When it did open, it was bittersweet for Buss.

“Sadly, my dad became ill and passed away in 2013,” he said of former Lakers owner Jerry Buss. “When he passed away, a lot of us were lost. That’s what happens when parents leave us. Truthfully, I teared up last night. I’m almost tearing up right now because he would be so proud.

“But it’s a great story. I met a lot of wonderful, great people along the way. It’s nice to hear comedians who used to play The Ice House in the ’80s or ’90s say, ‘Oh my God. You cannot believe how happy we are that somebody like you is taking over The Ice House and doing the right thing with it.’”

The Ice House, when it was founded in September 1960, was primarily a concert hall for folk singers. As it evolved into a comedy club, The Ice House hosted the likes of Bob Newhart, George Carlin, Robin Williams, David Letterman, Jim Carrey, Jay Leno, Dennis Miller, Howie Mandel, Jerry Seinfeld, Billy Crystal, Steve Martin, Ellen DeGeneres and Rosie O’Donnell.

“Margaret Cho last night was phenomenal,” Buss said of opening night. “This is also where you’re going to find all the new young comics. We’re going to give them a place to play, get them comfortable and watch them become stars. They will then come back and sell out the place. It’s almost a comedy mill. We’re grinding out new comics all the time.”

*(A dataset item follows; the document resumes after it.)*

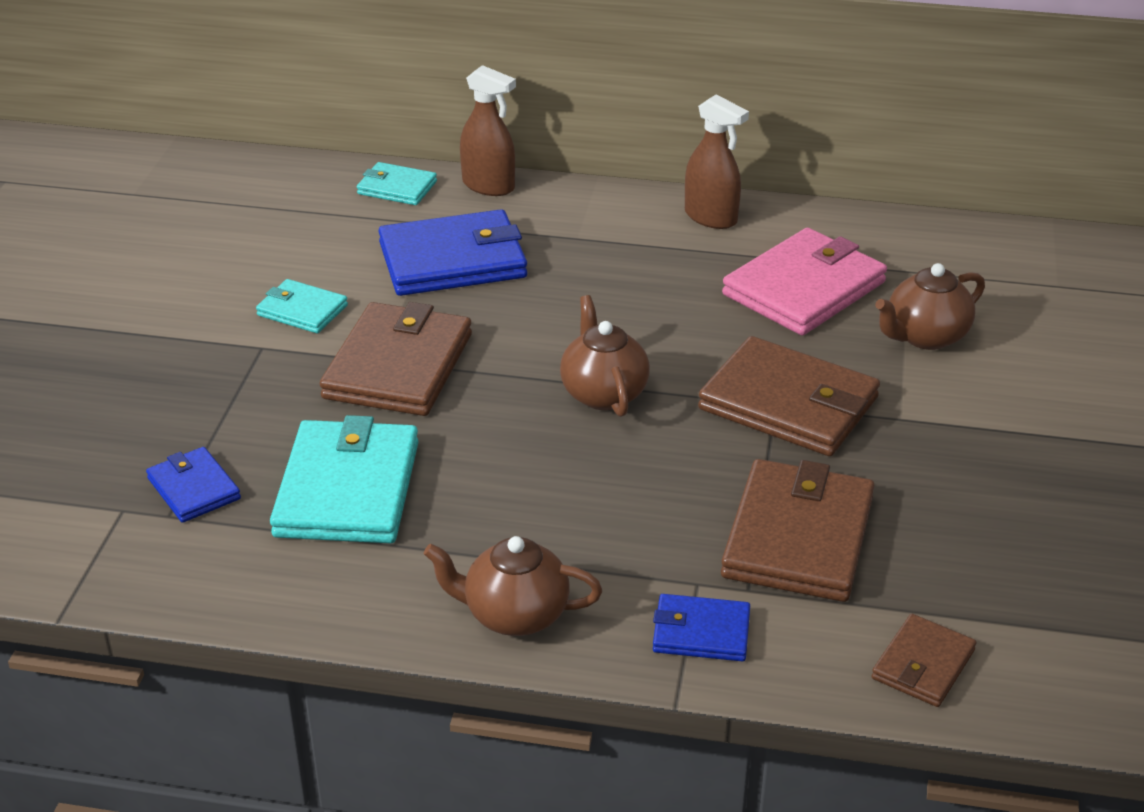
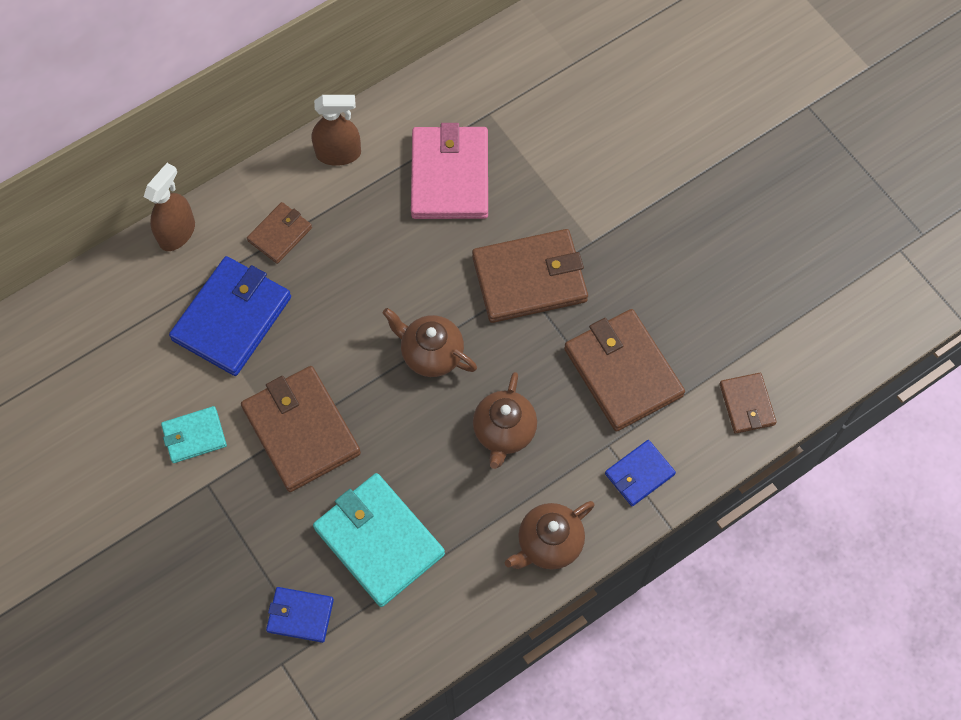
camera: 45 degrees left, 30 degrees up
turquoise wallet [357,162,437,205] -> none
brown spray bottle [460,65,516,196] -> brown spray bottle turned 45 degrees counterclockwise [144,163,195,251]
brown teapot [875,263,985,350] -> brown teapot moved to [473,372,537,469]
none -> brown wallet [247,202,312,264]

Buss said he sees musicians returning to the club weekly by late spring.

Not one to fully retire, Buss, 66, said he’s looking forward to the challenge of running The Ice House. He said it’s not much different than his experiences with the Lakers.

“I could not stop working, that’s for sure,” he said with a laugh. “What’s really cool is a lot of the experience and education I got through sports management easily moves over to comedy management. The Ice House is a small venue, but it’s no different than running the Forum in Inglewood or managing players or coaches.”

He hopes that The Ice House becomes an important stop for comedians.

“If you’re going to be a magician, it’s a rite of passage to play at one of the oldest magic clubs in America,” he explained about Los Angeles’ The Magic Castle.

“If you’re wanting to be a comedian, your rite of passage is through The Ice House in Pasadena. That’s the way I’m going to create it, and hopefully it becomes that.”